Managing this cauldron of new ideas is a challenge that few have mastered but Dr. Dreismann has already identified several important guidelines. Observations must be connected to create understanding and when this process is to occur in a group, communication is all-important.

“Authentic and credible communication is key. Humans can do a much better job if they respect each other and really listen to each other and respect different cultures.”

This means that Dr. Dreismann encourages face-to-face meetings when possible. He encourages his managers to avoid using e-mail when possible, noting with a smile that “the e-mail terror is everywhere,” and points out the rewards of two-way communication.

“You only find (understanding) if you talk to someone, if you answer his question, if you have patience… but you are rewarded by this because you learn and you master this dimension of complexity much better.”

There is one secret he has that makes all this work, that keeps the different languages and cultures at Roche from turning the company into Hacienda’s own Tower of Babel. That secret is simple but is yet to reach the many business school curricula: Hire people who are good listeners.

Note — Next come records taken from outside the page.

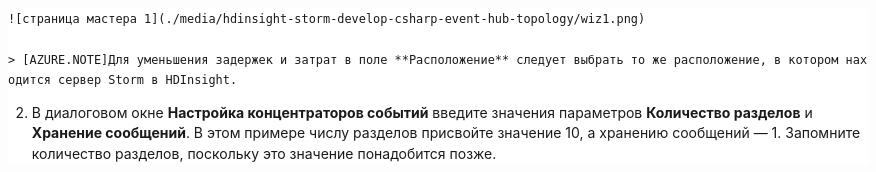 	![страница мастера 1](./media/hdinsight-storm-develop-csharp-event-hub-topology/wiz1.png)

	> [AZURE.NOTE]Для уменьшения задержек и затрат в поле **Расположение** следует выбрать то же расположение, в котором находится сервер Storm в HDInsight.

2. В диалоговом окне **Настройка концентраторов событий** введите значения параметров **Количество разделов** и **Хранение сообщений**. В этом примере числу разделов присвойте значение 10, а хранению сообщений — 1. Запомните количество разделов, поскольку это значение понадобится позже.
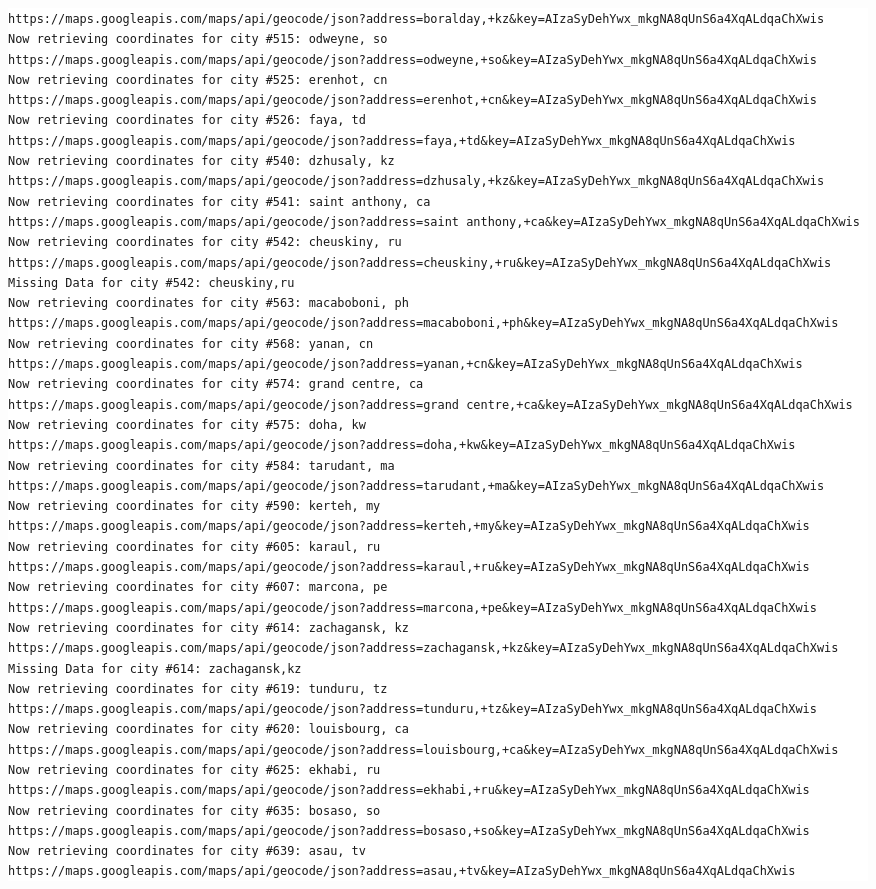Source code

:     https://maps.googleapis.com/maps/api/geocode/json?address=boralday,+kz&key=AIzaSyDehYwx_mkgNA8qUnS6a4XqALdqaChXwis
    Now retrieving coordinates for city #515: odweyne, so
    https://maps.googleapis.com/maps/api/geocode/json?address=odweyne,+so&key=AIzaSyDehYwx_mkgNA8qUnS6a4XqALdqaChXwis
    Now retrieving coordinates for city #525: erenhot, cn
    https://maps.googleapis.com/maps/api/geocode/json?address=erenhot,+cn&key=AIzaSyDehYwx_mkgNA8qUnS6a4XqALdqaChXwis
    Now retrieving coordinates for city #526: faya, td
    https://maps.googleapis.com/maps/api/geocode/json?address=faya,+td&key=AIzaSyDehYwx_mkgNA8qUnS6a4XqALdqaChXwis
    Now retrieving coordinates for city #540: dzhusaly, kz
    https://maps.googleapis.com/maps/api/geocode/json?address=dzhusaly,+kz&key=AIzaSyDehYwx_mkgNA8qUnS6a4XqALdqaChXwis
    Now retrieving coordinates for city #541: saint anthony, ca
    https://maps.googleapis.com/maps/api/geocode/json?address=saint anthony,+ca&key=AIzaSyDehYwx_mkgNA8qUnS6a4XqALdqaChXwis
    Now retrieving coordinates for city #542: cheuskiny, ru
    https://maps.googleapis.com/maps/api/geocode/json?address=cheuskiny,+ru&key=AIzaSyDehYwx_mkgNA8qUnS6a4XqALdqaChXwis
    Missing Data for city #542: cheuskiny,ru
    Now retrieving coordinates for city #563: macaboboni, ph
    https://maps.googleapis.com/maps/api/geocode/json?address=macaboboni,+ph&key=AIzaSyDehYwx_mkgNA8qUnS6a4XqALdqaChXwis
    Now retrieving coordinates for city #568: yanan, cn
    https://maps.googleapis.com/maps/api/geocode/json?address=yanan,+cn&key=AIzaSyDehYwx_mkgNA8qUnS6a4XqALdqaChXwis
    Now retrieving coordinates for city #574: grand centre, ca
    https://maps.googleapis.com/maps/api/geocode/json?address=grand centre,+ca&key=AIzaSyDehYwx_mkgNA8qUnS6a4XqALdqaChXwis
    Now retrieving coordinates for city #575: doha, kw
    https://maps.googleapis.com/maps/api/geocode/json?address=doha,+kw&key=AIzaSyDehYwx_mkgNA8qUnS6a4XqALdqaChXwis
    Now retrieving coordinates for city #584: tarudant, ma
    https://maps.googleapis.com/maps/api/geocode/json?address=tarudant,+ma&key=AIzaSyDehYwx_mkgNA8qUnS6a4XqALdqaChXwis
    Now retrieving coordinates for city #590: kerteh, my
    https://maps.googleapis.com/maps/api/geocode/json?address=kerteh,+my&key=AIzaSyDehYwx_mkgNA8qUnS6a4XqALdqaChXwis
    Now retrieving coordinates for city #605: karaul, ru
    https://maps.googleapis.com/maps/api/geocode/json?address=karaul,+ru&key=AIzaSyDehYwx_mkgNA8qUnS6a4XqALdqaChXwis
    Now retrieving coordinates for city #607: marcona, pe
    https://maps.googleapis.com/maps/api/geocode/json?address=marcona,+pe&key=AIzaSyDehYwx_mkgNA8qUnS6a4XqALdqaChXwis
    Now retrieving coordinates for city #614: zachagansk, kz
    https://maps.googleapis.com/maps/api/geocode/json?address=zachagansk,+kz&key=AIzaSyDehYwx_mkgNA8qUnS6a4XqALdqaChXwis
    Missing Data for city #614: zachagansk,kz
    Now retrieving coordinates for city #619: tunduru, tz
    https://maps.googleapis.com/maps/api/geocode/json?address=tunduru,+tz&key=AIzaSyDehYwx_mkgNA8qUnS6a4XqALdqaChXwis
    Now retrieving coordinates for city #620: louisbourg, ca
    https://maps.googleapis.com/maps/api/geocode/json?address=louisbourg,+ca&key=AIzaSyDehYwx_mkgNA8qUnS6a4XqALdqaChXwis
    Now retrieving coordinates for city #625: ekhabi, ru
    https://maps.googleapis.com/maps/api/geocode/json?address=ekhabi,+ru&key=AIzaSyDehYwx_mkgNA8qUnS6a4XqALdqaChXwis
    Now retrieving coordinates for city #635: bosaso, so
    https://maps.googleapis.com/maps/api/geocode/json?address=bosaso,+so&key=AIzaSyDehYwx_mkgNA8qUnS6a4XqALdqaChXwis
    Now retrieving coordinates for city #639: asau, tv
    https://maps.googleapis.com/maps/api/geocode/json?address=asau,+tv&key=AIzaSyDehYwx_mkgNA8qUnS6a4XqALdqaChXwis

“If you just have the ability to listen, you are an international person. This goes across all boundaries and all cultures. This is a skill set that we try to bring into the company, a personality trait that you have or don’t have. The rest is experience and you can get exposed to this.”

Just like his company, Dr. Dreismann pursues discovery, the mastery of a complex situation so that one might achieve a desired result. His discovery is that the process of achieving this level of proficiency has a common formula, whether it is being applied in the development of a new product or a new management technique. Observation leads to understanding; understanding gives the capacity for action; further observation of those actions brings mastery.

It all begins with watching – and listening.